In case you have already achieved this kind of return, the expectation of getting this year-on-year is not feasible. The risk you will end up taking to get to these numbers will put your capital at high risk.
You can consider equity as an investment asset class to maximize your returns—but during the course, you will get high as well as low returns and even negative returns at times. However, ensure that you pick up good stocks and mutual funds (MFs). Consider MFs unless you are a firm believer in stocks and have time to do adequate research.
I have recently started working and can invest Rs.5,000 per month. Should I open a Public Provident Fund (PPF) account or invest in systematic investment plans (SIPs) of MFs?
—Revathi
SIP in equity funds and PPF are two different asset classes. Picking one of them will depend on many factors.
The first question to ask is: can you invest for the long term?
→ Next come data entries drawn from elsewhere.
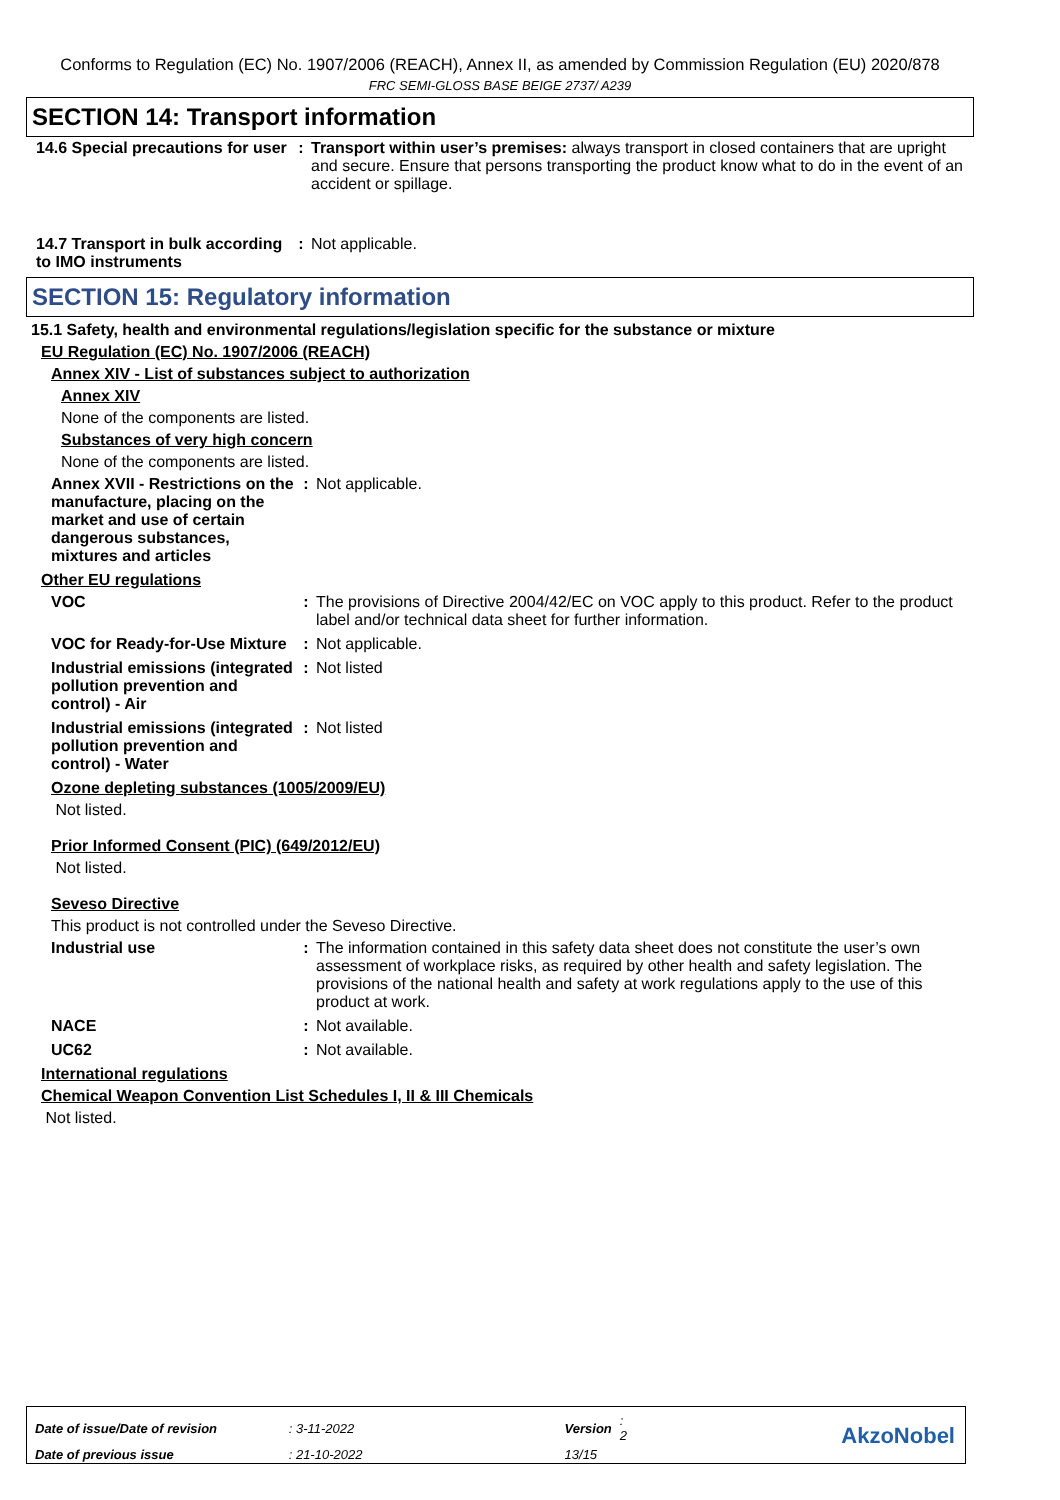Conforms to Regulation (EC) No. 1907/2006 (REACH), Annex II, as amended by Commission Regulation (EU) 2020/878
FRC SEMI-GLOSS BASE BEIGE 2737/ A239
SECTION 14: Transport information
14.6 Special precautions for user
: Transport within user’s premises: always transport in closed containers that are upright and secure. Ensure that persons transporting the product know what to do in the event of an accident or spillage.
14.7 Transport in bulk according to IMO instruments
: Not applicable.
SECTION 15: Regulatory information
15.1 Safety, health and environmental regulations/legislation specific for the substance or mixture
EU Regulation (EC) No. 1907/2006 (REACH)
Annex XIV - List of substances subject to authorization
Annex XIV
None of the components are listed.
Substances of very high concern
None of the components are listed.
Annex XVII - Restrictions on the manufacture, placing on the market and use of certain dangerous substances, mixtures and articles
: Not applicable.
Other EU regulations
VOC : The provisions of Directive 2004/42/EC on VOC apply to this product. Refer to the product label and/or technical data sheet for further information.
VOC for Ready-for-Use Mixture
: Not applicable.
Industrial emissions (integrated pollution prevention and control) - Air
: Not listed
Industrial emissions (integrated pollution prevention and control) - Water
: Not listed
Ozone depleting substances (1005/2009/EU)
Not listed.
Prior Informed Consent (PIC) (649/2012/EU)
Not listed.
Seveso Directive
This product is not controlled under the Seveso Directive.
Industrial use : The information contained in this safety data sheet does not constitute the user’s own assessment of workplace risks, as required by other health and safety legislation. The provisions of the national health and safety at work regulations apply to the use of this product at work.
NACE : Not available.
UC62 : Not available.
International regulations
Chemical Weapon Convention List Schedules I, II & III Chemicals
Not listed.
| Date of issue/Date of revision | : 3-11-2022 | Version | : 2 |
| Date of previous issue | : 21-10-2022 | 13/15 | |
AkzoNobel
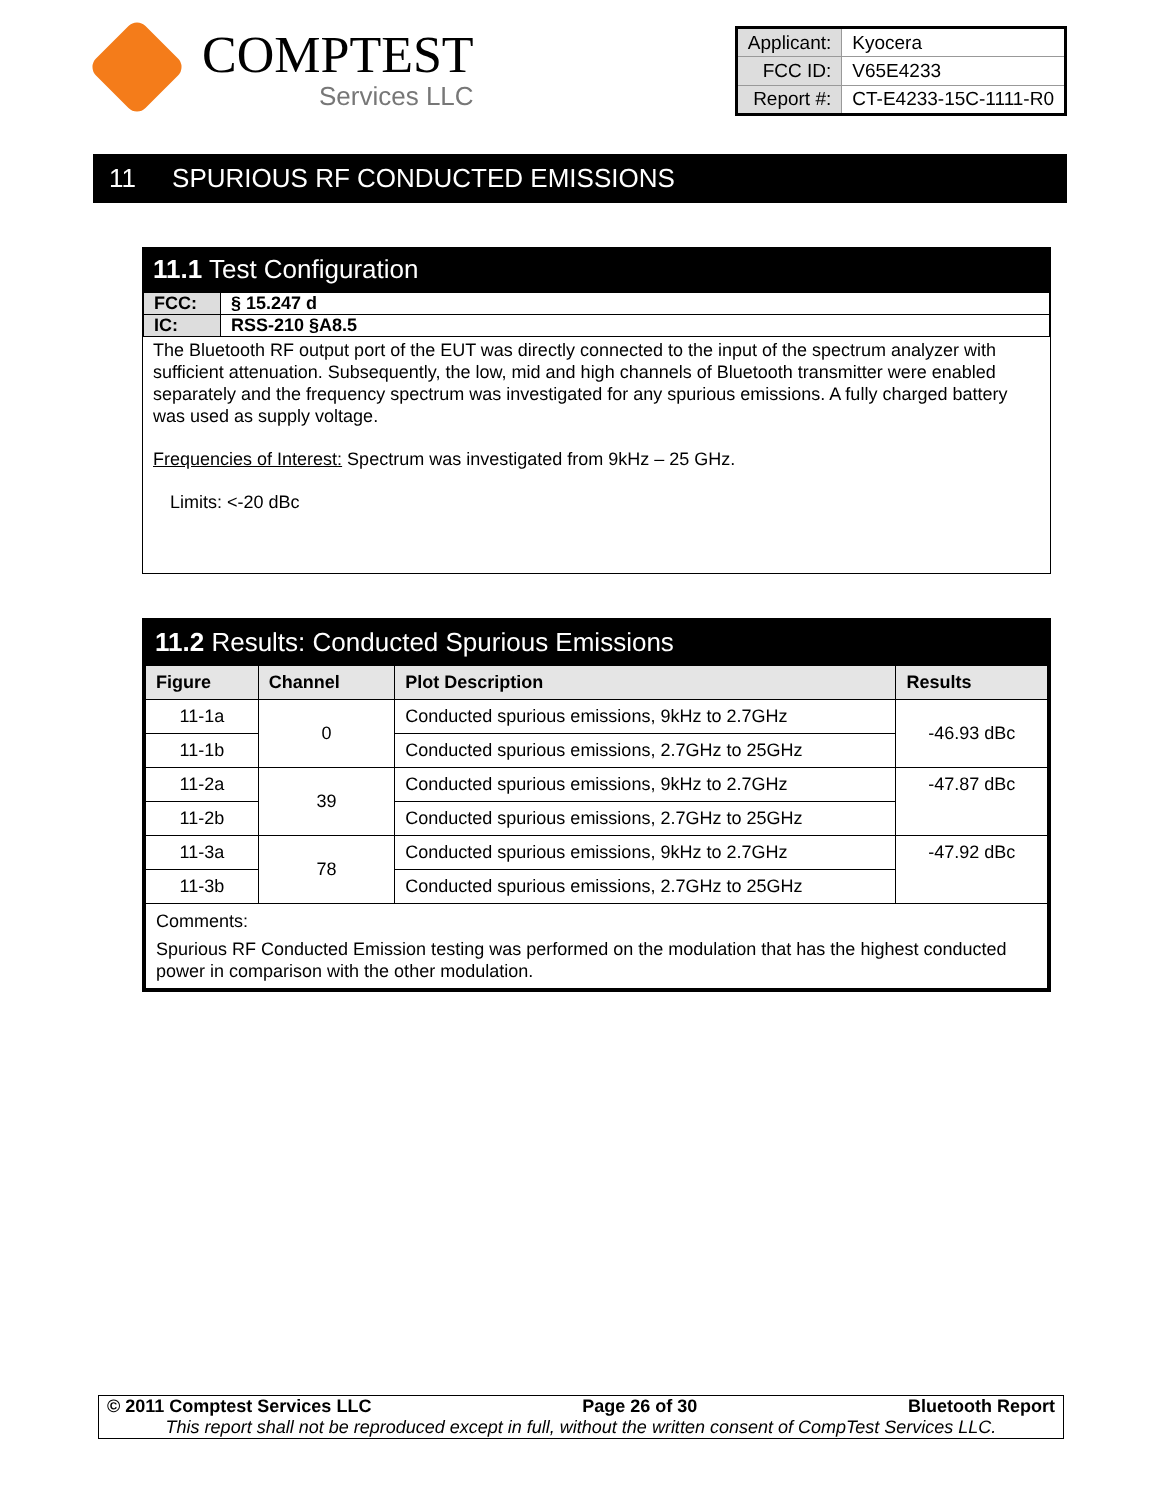COMPTEST
Services LLC
| Applicant: | Kyocera |
| FCC ID: | V65E4233 |
| Report #: | CT-E4233-15C-1111-R0 |
11 SPURIOUS RF CONDUCTED EMISSIONS
11.1 Test Configuration
| FCC: | § 15.247 d |
| IC: | RSS-210 §A8.5 |
The Bluetooth RF output port of the EUT was directly connected to the input of the spectrum analyzer with sufficient attenuation. Subsequently, the low, mid and high channels of Bluetooth transmitter were enabled separately and the frequency spectrum was investigated for any spurious emissions. A fully charged battery was used as supply voltage.
Frequencies of Interest: Spectrum was investigated from 9kHz – 25 GHz.
Limits: <-20 dBc
11.2 Results: Conducted Spurious Emissions
| Figure | Channel | Plot Description | Results |
| --- | --- | --- | --- |
| 11-1a | 0 | Conducted spurious emissions, 9kHz to 2.7GHz | -46.93 dBc |
| 11-1b | | Conducted spurious emissions, 2.7GHz to 25GHz | |
| 11-2a | 39 | Conducted spurious emissions, 9kHz to 2.7GHz | -47.87 dBc |
| 11-2b | | Conducted spurious emissions, 2.7GHz to 25GHz | |
| 11-3a | 78 | Conducted spurious emissions, 9kHz to 2.7GHz | -47.92 dBc |
| 11-3b | | Conducted spurious emissions, 2.7GHz to 25GHz | |
| Comments: Spurious RF Conducted Emission testing was performed on the modulation that has the highest conducted power in comparison with the other modulation. | | | |
© 2011 Comptest Services LLC Page 26 of 30 Bluetooth Report
This report shall not be reproduced except in full, without the written consent of CompTest Services LLC.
PPF has lock-in of 15 years, so it is not recommended that all the savings are invested in it as it offers low liquidity.
Another aspect is risk. This being your first investment, you need to ensure how comfortable you are in taking risk. Investments in equity carry risk and you should be fully aware about the same. While at your age, you should have equity exposure, you need to check your risk appetite and risk capacity. Investment in SIP is also meant for at least five years.
It may be prudent if you divide your investments in two baskets and invest in both PPF (through a SIP again) and MF SIPs. This will ensure adequate exposure to debt and equity and also ensure liquidity.
Over the years, you can increase your savings and can target to exhaust the saving limit in PPF every year, while increasing your monthly allocation to MF SIPs.